You are viewing a plain text version of this content. The canonical link for it is here.
Posted to mapreduce-issues@hadoop.apache.org by "Devaraj K (Commented) (JIRA)" <ji...@apache.org> on 2012/04/11 14:41:17 UTC

[jira] [Commented] (MAPREDUCE-4030) If the nodemanager on which the maptask is executed is going down before the mapoutput is consumed by the reducer,then the job is failing with shuffle error

    [ https://issues.apache.org/jira/browse/MAPREDUCE-4030?page=com.atlassian.jira.plugin.system.issuetabpanels:comment-tabpanel&focusedCommentId=13251506#comment-13251506 ] 

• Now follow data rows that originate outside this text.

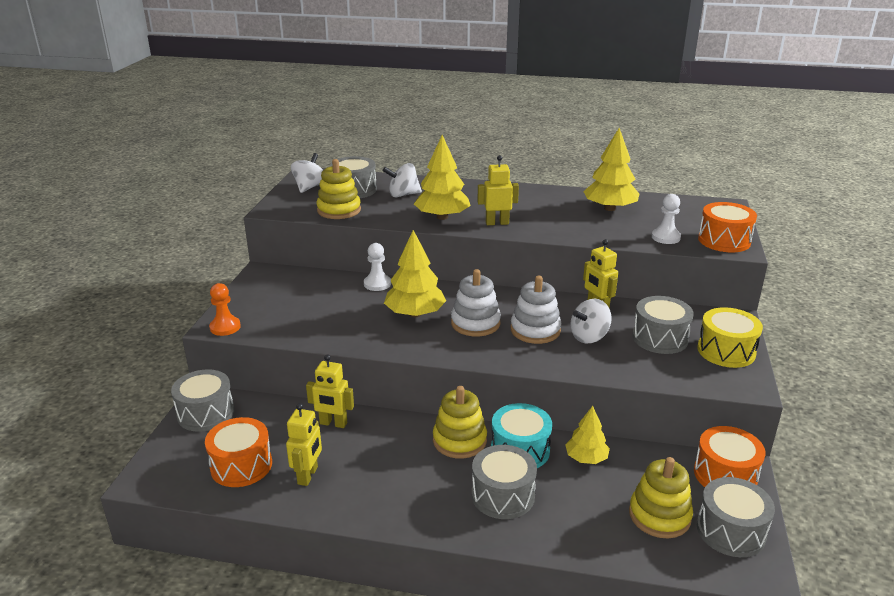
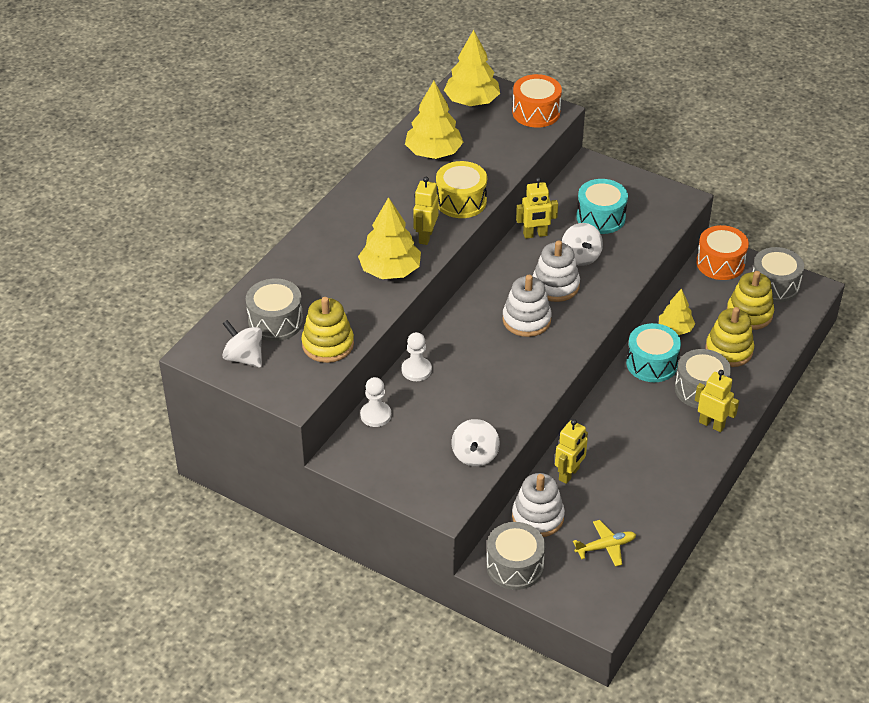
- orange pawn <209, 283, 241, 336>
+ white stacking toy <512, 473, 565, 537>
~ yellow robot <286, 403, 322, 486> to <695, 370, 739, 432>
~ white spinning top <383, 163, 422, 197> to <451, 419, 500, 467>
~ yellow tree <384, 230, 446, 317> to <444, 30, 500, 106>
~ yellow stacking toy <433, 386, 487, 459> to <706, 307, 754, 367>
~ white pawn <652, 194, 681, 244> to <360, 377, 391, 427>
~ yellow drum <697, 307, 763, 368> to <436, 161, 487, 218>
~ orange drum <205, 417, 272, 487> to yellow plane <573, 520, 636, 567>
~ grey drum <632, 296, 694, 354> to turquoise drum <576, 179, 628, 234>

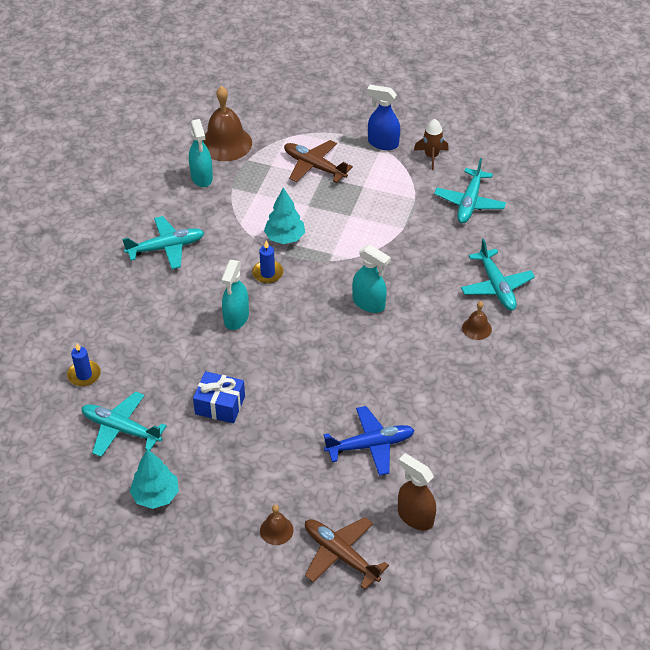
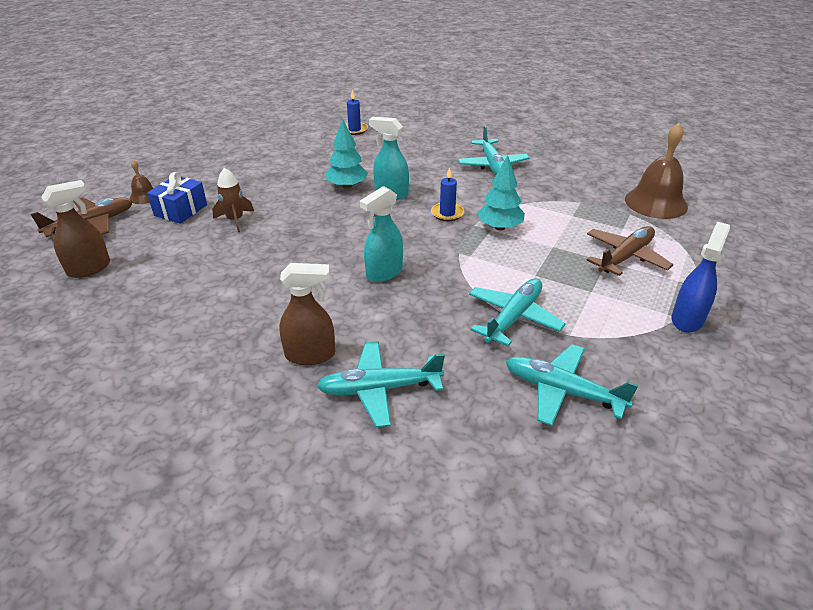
- turquoise spray bottle <189, 119, 213, 187>
- blue plane <324, 406, 415, 476>
~ turquoise plane <81, 391, 167, 457> to <469, 278, 566, 346>
~ turquoise tree <130, 449, 179, 509> to <326, 118, 368, 189>
~ blue gift <193, 371, 245, 423> to <147, 172, 207, 224>
~ brown rocket <414, 119, 449, 170> to <212, 168, 254, 232>
~ brown bell <462, 301, 492, 340> to brown spray bottle <279, 263, 335, 365>

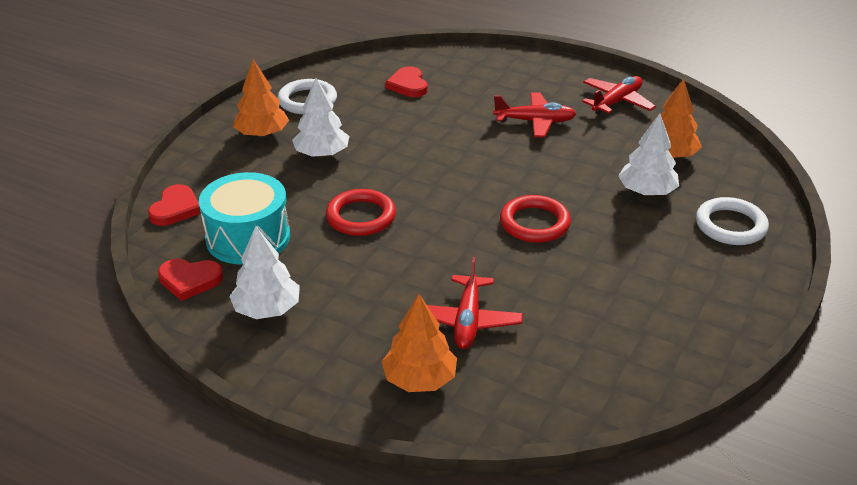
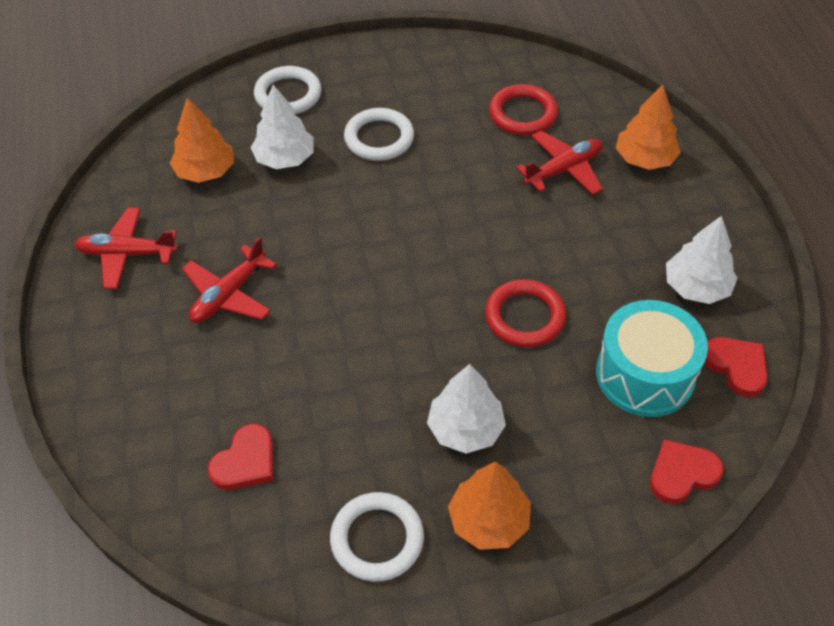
+ white ring <344, 108, 414, 161>
~ red ring <500, 195, 571, 243> to <489, 84, 558, 135>
~ red plane <493, 92, 576, 137> = <182, 236, 277, 323> 105 degrees counterclockwise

Devaraj K commented on MAPREDUCE-4030:
--------------------------------------

Hi Nishan, Before the reducer bailing out, it will check the health and progress using these below conditions

1. failureCounts.size() >= maxFailedUniqueFetches or failureCounts.size() == (totalMaps - doneMaps)

2. reducerHealthy ((totalFailures / (totalFailures + doneMaps)) < 0.5f)

3. reducerProgressed is not enough Enough((doneMaps / totalMaps) < 0.5f ) or reducerStalled

I think it has run all or most of the maps in the down node and satisfied the above conditions and then reducer failed without re-running the maps in your case. 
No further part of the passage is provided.